Despite previous worries, COVID-19 vaccines are likely effective in people who received stem cell transplants, a new study finds.
Researchers from Nantes University Hospital in France used antibody testing to find whether or not those who had received the transplants were generating an appropriate antibody response to the shots.
Previous studies had shown people with blood based cancers – who often receive stem cell transplants as treatment – do not produce high antibody levels after inoculation.
The team found 64 percent of stem cell transplant recipients were developing antibody responses after receiving one dose and 83 percent were doing so after both doses.
French researchers found that 54% of stem cell transplant recipients developed high antibody responses after one shot of the virus (middle bar), and 83% after both shots (right bar)
Researchers, who published their findings in JAMA Network Open on Tuesday, gathered 117 participants who had received allogenic stem cell transplants recently and had no history of COVID-19.
Many stem cell transplant recipients are receiving the treatment due to a blood related cancer like leukemia.
The transplants are used to replace blood cells that are damaged while a person received chemotherapy or other treatment that can destroy the cells.
Allogenic means the stem cells come from donor bone marrow rather than from the patient’s bone marrow.
Transplants can also help replace blood cells that work as a part of a person’s immune system to fight off infections and viruses.
Each patient was given the full two-shot regimen of the Pfizer-BioNTech vaccine.
Participants were then tested for antibodies before receiving any vaccine shot, on the day they received the second shot – testing the generation of antibodies after the first shot – and around 35 days after getting the second jab.
The team found that after the first shot, 54 percent of participants – 63 of the 117 – had developed appropriate antibody responses.
After two shots, 83 percent, or 97 out of 117, were discovered to have developed high antibody responses.

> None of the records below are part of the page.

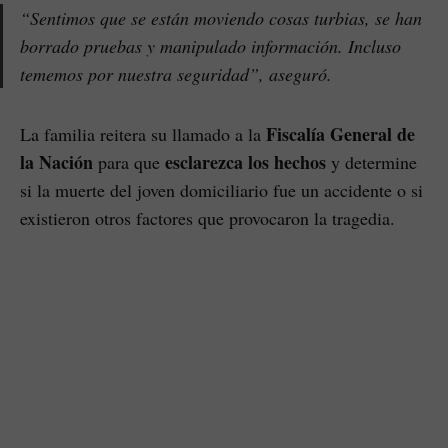
“Sentimos que se están moviendo cosas turbias, se han
borrado pruebas y manipulado información. Incluso
tememos por nuestra seguridad”, aseguró.
Fiscalía General de
La familia reitera su llamado a la
la Nación
esclarezca los hechos
para que
y determine
si la muerte del joven domiciliario fue un accidente o si
existieron otros factores que provocaron la tragedia.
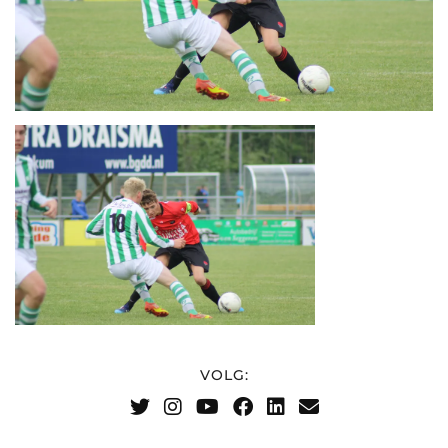
VOLG:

Only 62 percent of those who received both shots reached the highest classification of antibody levels, though, which as the levels the general population reaches after both shots.

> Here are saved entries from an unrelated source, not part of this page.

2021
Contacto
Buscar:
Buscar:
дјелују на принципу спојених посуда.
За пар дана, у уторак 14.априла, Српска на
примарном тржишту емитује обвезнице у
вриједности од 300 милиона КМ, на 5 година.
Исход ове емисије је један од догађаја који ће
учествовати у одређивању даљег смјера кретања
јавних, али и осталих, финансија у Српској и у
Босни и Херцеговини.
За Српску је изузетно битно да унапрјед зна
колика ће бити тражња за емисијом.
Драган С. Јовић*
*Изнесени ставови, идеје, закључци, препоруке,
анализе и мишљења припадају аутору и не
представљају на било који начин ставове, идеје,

The results are promising, and could mean that many of those with stem cell transplants could be just as protected against the virus as against the general population.
Blood cancer patients are significantly more likely to die from Covid, and previous studies found that they are less likely to develop antibodies from the vaccine.

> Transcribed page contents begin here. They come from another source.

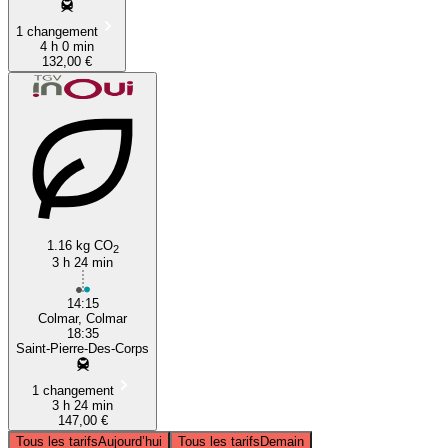
1 changement
4 h 0 min
132,00 €
1.16 kg CO
2
3 h 24 min
14:15
Colmar, Colmar
18:35
Saint-Pierre-Des-Corps
1 changement
3 h 24 min
147,00 €
Tous les tarifs
Aujourd’hui
Tous les tarifs
Demain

While scientists have yet to develop a tangible connection between higher antibody levels and more protection against the virus, though they do believe there is a link.
Despite the potential of receiving little protection, cancer patients are still recommended to get the COVID-19 vaccine as soon as they can.
Currently in the U.S., more than 63 percent of the total population has received at least one shot of a vaccine and 54 percent of people are fully vaccinated.